The University of California has played an important role in sparking social change on its campuses and beyond, UC Merced history professor Sean Malloy said Wednesday afternoon.
And that change didn't always come from administrators, he said.
"Most of that social change has come from bottom up," he said. "It has come from grassroots organizing efforts by students, faculty and staff."
Malloy was among several speakers who took part in the UC Merced Occupy Wall Street Movement teach-in session Wednesday afternoon. Daniel Crosswhite, a UC Merced senior, talked about his visit to New York to interview Occupy Wall Street participants.
The event was to help the campus community understand issues raised as part of the movement by providing various perspectives from students, faculty and staff on economic, political and social factors that led to the movement.
In the wake of incidents of police brutality on nonviolent Occupy protesters at UC Davis and UC Berkeley, UC President Mark Yudof declared that free speech is part of the university's DNA, and that nonviolent protesters have long been central to the university's history, Malloy said. "That is a beautiful sentence, but it's also a little misleading," he said.
At least, that wasn't the case in the first century of the university's existence, he said.
As late as 1964, students at UC Berkeley were prohibited from advocating, fundraising or recruiting for any political causes or social movements on campus property, Malloy said.
When a group of students at UC Berkeley tried to challenge the university's restrictions on freedom of speech, the police were called, Malloy said. But thousands of UC students surrounded police cars for more than 24 hours to prevent police from arresting anybody.
The students didn't leave until the university administration agreed to drop the charges, he said. "That event was what started the free speech movement at the UC Berkeley campus," he said.
At that time, the university administration and police's reaction was not the same as today, he said. "They didn't sponsor a teach-in," he said. "Instead, nonviolent protesters were forcibly dragged out of university buildings. They were jailed, they were threaten with expulsion all because they advocated free speech on their campus."
A few years later, in 1968, students at UC Berkeley and San Francisco State University organized the Third World Student Strike to protest institutionalized racism on campus and to insist on the establishment of ethnic studies programs, Malloy said. However, once again, those students' efforts were met by police violent force.
Today, the UC system, the California State University system and the community college system, are more open, tolerant and diverse places, he said. "That was made possible by the students and activists who came before," he said.

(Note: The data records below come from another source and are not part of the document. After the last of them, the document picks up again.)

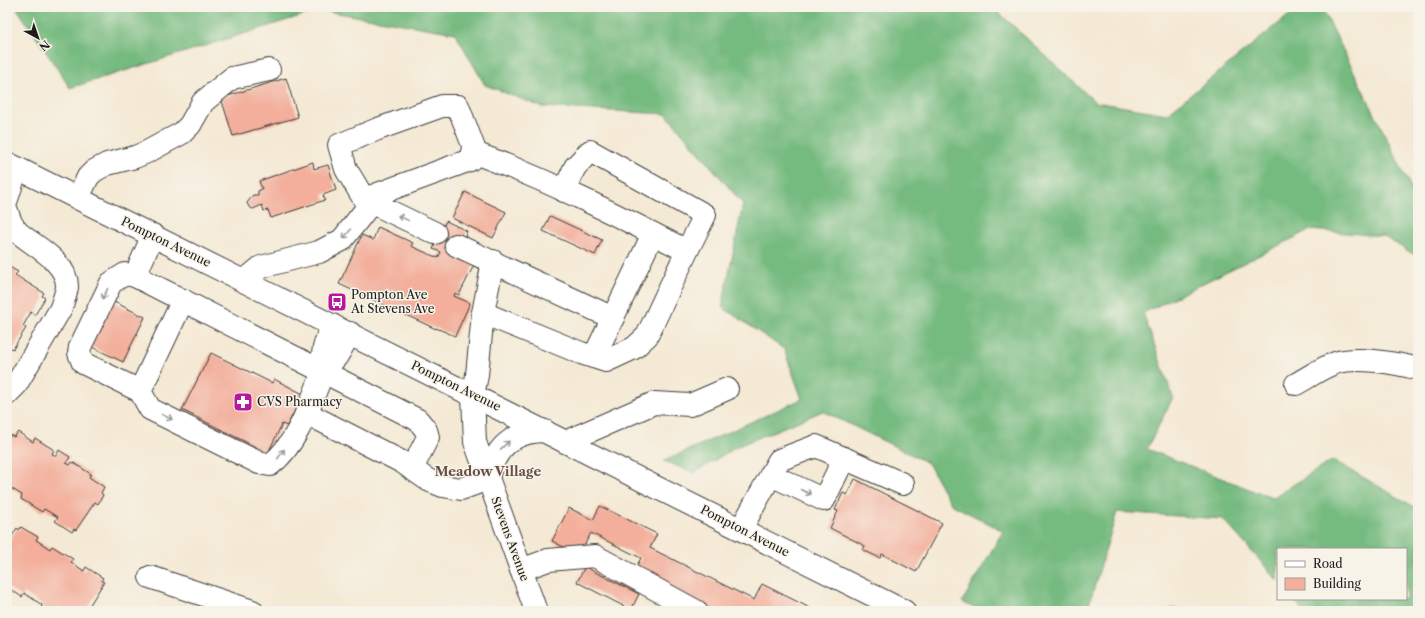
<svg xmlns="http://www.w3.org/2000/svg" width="1425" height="618" viewBox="0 0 1425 618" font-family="'Libre Caslon Text',serif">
<rect width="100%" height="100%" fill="#f7f3e8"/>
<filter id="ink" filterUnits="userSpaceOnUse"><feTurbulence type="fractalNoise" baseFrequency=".025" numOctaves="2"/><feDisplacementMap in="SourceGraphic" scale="8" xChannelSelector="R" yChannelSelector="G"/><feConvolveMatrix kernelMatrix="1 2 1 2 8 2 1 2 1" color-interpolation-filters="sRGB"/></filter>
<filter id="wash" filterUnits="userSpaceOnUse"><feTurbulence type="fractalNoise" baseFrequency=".012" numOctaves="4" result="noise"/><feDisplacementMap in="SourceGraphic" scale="16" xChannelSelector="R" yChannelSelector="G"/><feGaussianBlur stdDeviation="0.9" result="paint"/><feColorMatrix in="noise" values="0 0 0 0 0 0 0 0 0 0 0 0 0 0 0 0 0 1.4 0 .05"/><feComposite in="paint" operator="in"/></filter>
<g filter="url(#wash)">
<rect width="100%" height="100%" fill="#f4e9d4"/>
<!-- forest -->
<polygon fill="#74ba7f" stroke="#486b4e" points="16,7 993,7 1095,102 1167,114 1299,7 1322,7 1418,202 1418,257 1383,236 1310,230 1143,313 1173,397 1147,449 1272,498 1333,460 1418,509 1418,611 1304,611 1293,599 1406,599 1406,549 1278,549 1278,581 1223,519 1117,512 1087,611 980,611 962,602 1003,531 951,504 928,463 823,411 736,447 694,473 664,461 802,399 784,349 722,307 743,204 666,114 542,107 485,85 455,33 320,10 70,88"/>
<g id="blocks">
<!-- building -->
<g fill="#f3af9b">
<polygon points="286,78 298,117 233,136 221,98"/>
<polygon points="313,162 314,169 328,165 336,190 323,195 325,200 271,218 268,210 264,211 262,205 253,209 249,207 247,203 253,195 258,195 258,191 262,189 259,181"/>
<polygon points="465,192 506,212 493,238 452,218"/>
<polygon points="550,216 602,240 595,255 543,231"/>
<polygon points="446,221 467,231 456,256 474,265 459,295 455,293 454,296 470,303 455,336 436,328 436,329 339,284 362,235 373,240 378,227 413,243 411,246 438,258 441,252 433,249"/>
<polygon points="8,266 18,272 15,275 44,293 42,296 45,298 35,315 31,312 23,326 26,328 13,349 9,347 7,351 7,269"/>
<polygon points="112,301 145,317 123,362 90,346"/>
<polygon points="211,353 272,383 274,379 303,394 287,426 282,424 268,453 182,410"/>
<polygon points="18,432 33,442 35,438 54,450 52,454 56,456 59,450 70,457 66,463 70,465 72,462 91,474 89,477 104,487 101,493 103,495 98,504 95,502 76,530 74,529 72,532 55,521 58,517 44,509 42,512 21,499 22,495 9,487 7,490 7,448 8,447 7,441 10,435 14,437"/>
<polygon points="855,479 942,523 916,572 882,554 880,558 863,550 865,546 830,528 838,511 835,510 843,493 847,495"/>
<polygon points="600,506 657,534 650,548 754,600 762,584 816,611 712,611 634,571 641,558 591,533 579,555 552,541 569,508 593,520"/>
<polygon points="21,527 38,537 36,540 50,549 52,546 73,559 71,562 84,571 86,567 103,578 101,581 104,582 86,611 46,611 41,608 42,605 24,593 22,597 7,587 7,544 17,528 19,530"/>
<polygon points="585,567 639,594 631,610 577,582"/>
<polygon points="1171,607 1188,610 1188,611 1170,611"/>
</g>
</g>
</g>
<g filter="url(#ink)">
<use href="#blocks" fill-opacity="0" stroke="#3c3b38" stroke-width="1"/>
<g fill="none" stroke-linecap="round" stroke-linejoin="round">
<defs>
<g id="minor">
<path d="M472 152C546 179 617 215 687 251L647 336 634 348 606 361 581 353 483 313"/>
<polyline points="564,191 575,167 590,151 705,215 687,251"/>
<polyline points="78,198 88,177 94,171 107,164 135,157 147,152 182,133 190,125 203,102 232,78 269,70"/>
<polyline points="7,199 17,168"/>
<polyline points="364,199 470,160 474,148 458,106 442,106 378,129 339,145 346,169 364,199 435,233"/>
<path d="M7 211C9 219 12 227 19 233 34 246 68 262 67 287 66 294 63 301 61 308L16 385 7 394"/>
<polyline points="456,245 613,318"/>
<polyline points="135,276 153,235"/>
<polyline points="244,281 261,267 319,252 342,240 371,203"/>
<path d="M332 325C325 343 321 351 323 372L337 356 350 333"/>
<polyline points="594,357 653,234"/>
<path d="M323 372C311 402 297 445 270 465L259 463 150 409 140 391 83 363 79 353 80 347 111 283 125 274 135 276 418 420 426 430 428 437 412 469"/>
<path d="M1296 384C1309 377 1321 368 1335 363 1356 356 1397 363 1418 369"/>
<polyline points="140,391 183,300"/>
<polyline points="473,396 477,375 483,313 493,261"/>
<polyline points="306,413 402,462 428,480 443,486 461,489 488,479"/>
<polyline points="565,442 654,403 690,405 727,389"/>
<polyline points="771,475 824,500 844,458"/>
<polyline points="741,529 779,460 816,446 903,484"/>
<polyline points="521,570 548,560 595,556 696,611"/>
<polyline points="150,577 252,611"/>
</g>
<g id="major">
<polyline points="7,163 904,611"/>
<polyline points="473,396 475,442 536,611"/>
<path d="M488 479C494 448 513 431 545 431"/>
</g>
</defs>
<!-- minor casing -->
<use href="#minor" stroke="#3c3b38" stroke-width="24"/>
<!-- major casing -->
<use href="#major" stroke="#3c3b38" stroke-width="24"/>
<!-- minor -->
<use href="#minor" stroke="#fff" stroke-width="22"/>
<!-- major -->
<use href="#major" stroke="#fff" stroke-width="22"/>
</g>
<!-- one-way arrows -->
<defs><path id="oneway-shaft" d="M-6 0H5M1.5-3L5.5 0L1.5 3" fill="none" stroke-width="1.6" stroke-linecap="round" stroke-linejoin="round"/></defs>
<g stroke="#999">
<use href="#oneway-shaft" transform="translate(403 218) rotate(-154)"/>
<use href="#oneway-shaft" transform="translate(347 234) rotate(130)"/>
<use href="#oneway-shaft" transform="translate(105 294) rotate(115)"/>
<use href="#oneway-shaft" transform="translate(167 417) rotate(26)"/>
<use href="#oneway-shaft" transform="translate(505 445) rotate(-43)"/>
<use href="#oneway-shaft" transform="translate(281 454) rotate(-55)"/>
<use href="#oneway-shaft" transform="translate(806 492) rotate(25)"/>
</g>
</g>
<!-- icons -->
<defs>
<symbol id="bus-square" viewBox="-11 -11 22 22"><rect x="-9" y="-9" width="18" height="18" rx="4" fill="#b5179e" stroke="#f7f3e8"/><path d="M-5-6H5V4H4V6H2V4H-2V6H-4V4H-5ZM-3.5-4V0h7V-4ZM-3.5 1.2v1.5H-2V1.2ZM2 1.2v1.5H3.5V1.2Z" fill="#fff"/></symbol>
<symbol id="pharmacy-square" viewBox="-11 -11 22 22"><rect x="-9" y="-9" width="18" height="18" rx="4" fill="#b5179e" stroke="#f7f3e8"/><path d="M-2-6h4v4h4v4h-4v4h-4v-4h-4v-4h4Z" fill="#fff"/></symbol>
</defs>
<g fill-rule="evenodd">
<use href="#bus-square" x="326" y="291" width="22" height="22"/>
<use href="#pharmacy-square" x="232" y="391" width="22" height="22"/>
</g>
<g text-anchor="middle" stroke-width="3" stroke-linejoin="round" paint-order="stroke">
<!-- street labels -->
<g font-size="12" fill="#1c1c1c" stroke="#f7f3e8">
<text transform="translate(166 242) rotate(26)" y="4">Pompton Avenue</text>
<text transform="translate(456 386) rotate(26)" y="4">Pompton Avenue</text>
<text transform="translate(745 531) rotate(27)" y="4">Pompton Avenue</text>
<text transform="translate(510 539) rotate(70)" y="4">Stevens Avenue</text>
</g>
<!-- poi labels -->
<g font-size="12" fill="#1c1c1c" stroke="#f7f3e8" text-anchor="start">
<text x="351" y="299">Pompton Ave<tspan x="351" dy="14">At Stevens Ave</tspan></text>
<text x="257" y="406">CVS Pharmacy</text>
</g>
<!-- neighbourhood labels -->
<g font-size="13" font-weight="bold" fill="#674f48" stroke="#f7f3e8">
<text x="488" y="476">Meadow Village</text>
</g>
</g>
<!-- margin -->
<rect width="1425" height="618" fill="none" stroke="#f7f3e8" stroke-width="24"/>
<!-- legend -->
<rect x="1277" y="548" width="130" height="52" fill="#f7f3e8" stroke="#9f9d96"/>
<rect x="1285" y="561" width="20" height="6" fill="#ffffff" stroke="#9f9d96"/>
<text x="1313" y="568" font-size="12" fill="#1c1c1c">Road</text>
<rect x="1285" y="578" width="20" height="12" fill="#f3af9b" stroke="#9f9d96"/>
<text x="1313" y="588" font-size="12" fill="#1c1c1c">Building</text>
<!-- north arrow -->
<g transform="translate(38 38) rotate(140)" stroke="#f7f3e8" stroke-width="3" paint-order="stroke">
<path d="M0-3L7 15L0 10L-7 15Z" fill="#1c1c1c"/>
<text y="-6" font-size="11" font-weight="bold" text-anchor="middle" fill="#1c1c1c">N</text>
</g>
</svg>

Daniel Martinez, a senior at UC Merced, said Wednesday's event was great, but this kind of conversation also needs to take place in the community. "It's not enough just to have it on campus," he said.
It's important to get people together to talk about issues around today's movement, he said. "Economic inequality speaks for itself it's a fact, and it's a problem too," he said. "Economic and social inequalities translate into inequalities of political representation."
Charles Nies, associate vice chancellor for Student Affairs at UC Merced, said he hopes the event gave students the opportunity to see the Occupy movement from multiple lenses.